November 2016 - November proves to be a quiet
month for Scotland’s house prices

Fast Facts

  • Argyll and Bute sees highest price movement in the month.

  • Purchases of homes in excess of £750k decline from October levels.

  • Forecasts for 2017 house prices are relatively subdued.

Headline News

Scotland house prices level out in November

  • After a big rise in October, price growth slowed in November, creeping up just 0.1%. The average Scottish house increased in value by £122 and is now worth £171,876. Sales of high value homes, particularly, which surged in October, returned to more normal levels in November.

  • In the absence of significant falls in December, the trend for 2016 in Scottish housing will be one of modest but steady growth. As of November, average prices were up 2.1% on an annual basis and look set to end the year at their highest level since May 2015.

Quick Quotes

Christine Campbell, Your Move Managing Director in Scotland, said:
"Scotland property prices have continued to push up this year. Despite all the uncertainty of the last 12 months, the market enters 2017 having proved its resilience."

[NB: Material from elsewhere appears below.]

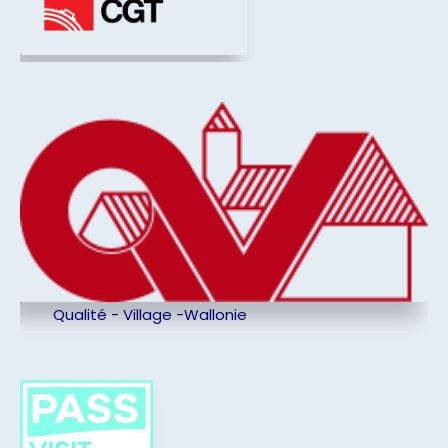
Qualité - Village -Wallonie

Alan Penman, business development manager for Walker Fraser Steele, one of Scotland’s oldest firms of chartered surveyors and part of the LSL group of companies, said:
"The last few months have really highlighted how sales at the top of the market can impact the average figures, and how heavily these are effected by government policies. Nevertheless, most areas in Scotland continue to see modest growth despite all that’s been thrown at the market this year."

Key insights

  • The slowdown in November follows October’s rise on the back of cheaper mortgages after the August interest rate cut – one of three significant disruptions this year. The others were the 3% Land and Building Transaction Tax (LBTT) surcharge on second homes in April, which was preceded by a spike in prices; and a slump in June at the time of theBrexit vote. Throughout the whole of the year, prices have trended gently upwards at about 0.15% a month.
  • Transactions of high value properties fell back in November, with just 17, compared to 52 in October. Year to date, there have been 401 transactions over £750,000 against 555 in the whole of 2015 (231 of those in March, ahead of the new LBTT rates). Brexit and the impact of LBTT on homes worth over £750,000 (which pay the top 12% rate) continue to dampen forecasts of price rises for 2017.
  • Despite the challenges, high value areas have seen some of the biggest price increases over the last year. East Dunbartonshire saw the greatest increase in prices, up 12.3% in thelast 12 months to make it the third most expensive local authority, with an average price of £239,789. East Renfrewshire, which has overtaken Edinburgh to become the most expensive area, has increased 10.5%, with prices at £255,523. Only Clackmannanshire can also boast double digit growth over the year, with prices increasing 11.3%.
  • On a monthly basis, Argyll and Bute, up 3.9% saw the biggest increase, again reflecting the impact of high value properties, with two sales of houses close to £1 million each pushing up the figure. The biggest falls in prices were seen in Inverclyde and North Ayrshire, down 4.5% and 5.3% respectively in November. The cheapest areas other than Na h-Eileanan Siar, they have also seen some of the poorest annual performance. Overall, though, 24 of Scotland’s 32 areas have seen price rises over the last year.